PostgreSQL
The PostgreSQL source will load and save data to PostgreSQL servers.
- Type identifier:
Postgresql
Source Configuration
Declare how the source should be connecting to the database instance.
yaml
sources:
- name: postgres_database_1
type: Postgresql
connection:
settings:
# connection_string, <string>, (optional*)
# Mandatory if [host, port, username, password, database] aren't specified.
# If provided it takes precedence over [host, port, username, password, database]
connection_string: "postgresql://[username]:[password]@[host]:[port]/[database]"
# host: <string>, (optional)
# Can be ip-address or hostname
host: "localhost"
# port: <string>, (optional)
port: "1234"
# username: <string>, (optional)
username: "admin"
# password: <string>, (optional)
password: "password"
# database: <string>, (optional)
# The name of the database within the database server
database: "test"
Sync Settings
Declare how the data should be queried and the schema for comparing the source with the destination.
yaml
sync:
- source: postgres_database_1
destination: postgres_database_1
sourceConfig:
# query, <string>, (optional)
# default is SELECT * from <table>
query: SELECT * FROM source-table-name
# table, <string>, (optional*)
# Mandatory if query isn't specified
table: source-table-name
# unique_columns, <list<string>> (mandatory)
# defines uniqueness of a row
# used when modifying data in the source
unique_columns:
- id
# skip_columns, <list<string>> (mandatory)
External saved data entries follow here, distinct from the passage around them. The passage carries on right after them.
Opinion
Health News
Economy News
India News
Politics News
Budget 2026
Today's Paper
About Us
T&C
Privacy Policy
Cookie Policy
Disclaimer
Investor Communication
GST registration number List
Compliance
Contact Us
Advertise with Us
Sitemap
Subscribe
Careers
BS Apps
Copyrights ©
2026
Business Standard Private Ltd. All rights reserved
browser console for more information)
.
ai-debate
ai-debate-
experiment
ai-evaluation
# specified column names will not be inserted or updated in the source
skip_columns:
- street_address
# The postgresql configs are the same regardless of direction of the sync
destinationConfig:
query: SELECT * FROM destination-table-name
table: destination-table-name
unique_columns:
- id
Example
From PostgreSQL to PostgreSQL
This example syncs data from table people
in database 1 to table people
in database 2.
No transformations are done, the database schema is being kept.
What will happen?
People of database 1
id | name | |
---|---|---|
1 | John Doe | johndoe@example.com |
2 | Jane Doe | janedoe@example.com |
3 | Jim Doe | jimdoe@example.com |
People of database 2
id | name | |
---|---|---|
1 | John Doe | johndoe@example.com |
2 | Jane Doe | janedoe2@example.com |
4 | July Doe | julydoe@example.com |
Result
- Id will be used to uniquely identify each row across the databases.
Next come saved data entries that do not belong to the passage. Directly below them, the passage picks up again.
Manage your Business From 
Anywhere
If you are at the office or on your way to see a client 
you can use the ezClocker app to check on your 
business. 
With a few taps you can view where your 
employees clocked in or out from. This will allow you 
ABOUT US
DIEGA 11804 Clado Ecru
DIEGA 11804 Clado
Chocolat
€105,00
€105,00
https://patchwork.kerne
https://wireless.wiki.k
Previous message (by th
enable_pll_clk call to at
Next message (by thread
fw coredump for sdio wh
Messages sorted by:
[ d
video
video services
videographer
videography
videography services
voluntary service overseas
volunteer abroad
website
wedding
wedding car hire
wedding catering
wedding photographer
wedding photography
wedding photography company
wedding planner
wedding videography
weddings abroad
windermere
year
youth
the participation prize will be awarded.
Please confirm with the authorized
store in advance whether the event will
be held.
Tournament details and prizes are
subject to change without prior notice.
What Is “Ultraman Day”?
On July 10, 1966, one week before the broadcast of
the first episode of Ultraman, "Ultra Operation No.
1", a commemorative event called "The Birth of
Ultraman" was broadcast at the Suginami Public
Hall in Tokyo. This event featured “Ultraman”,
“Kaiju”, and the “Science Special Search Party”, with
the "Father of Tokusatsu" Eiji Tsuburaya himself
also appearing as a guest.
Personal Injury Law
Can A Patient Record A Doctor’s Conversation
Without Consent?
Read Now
- Name and email will be compared to see if a row needs updating or not.
- All rows in in database 1 not present in database 2 will be created.
- All rows in database 2 not present in database 1 will be deleted.
People of database 2 after sync
id | name | |
---|---|---|
1 | John Doe | johndoe@example.com |
2 | Jane Doe | janedoe@example.com |
3 | Jim Doe | jimdoe@example.com |
- Jane Doe's email was updated.
- Jim Doe was created
- July Doe was dropped
Configuration
yaml
sources:
- name: database_1
type: Postgresql
connection:
settings:
connection_string: "postgresql://admin:password@localhost:1234/database_1"
- name: database_2
type: Postgresql
connection:
settings:
host: "localhost"
port: "1234"
username: "admin"
password: "password"
database: "database_2"
sync:
- source: database_1
destination: database_2
sourceConfig:
query: SELECT id, name, email FROM people
unique_columns:
- id
destinationConfig:
query: SELECT * FROM people
unique_columns:
- id
comparisonColumns:
- name: id
type: Int32
unique: true
- name: name
type: Utf8
- name: email
type: Utf8
Diff settings
Configure the diff config as following.
yaml
sync:
- name: test
source: srcname
destination: dstname
sourceConfig: {}
destinationConfig: {}
diff:
destination:
# type: string
# Identifies the type of diff destination to use
type: Postgresql
# name: string
# Points to a destination defined in the sources section by name
name: diffsourcename
# config: dict
# The destination type specific configuration
config:
# table: string
# The table to use in the database
table: difftablename
The table will be automatically created if it doesn't already exist.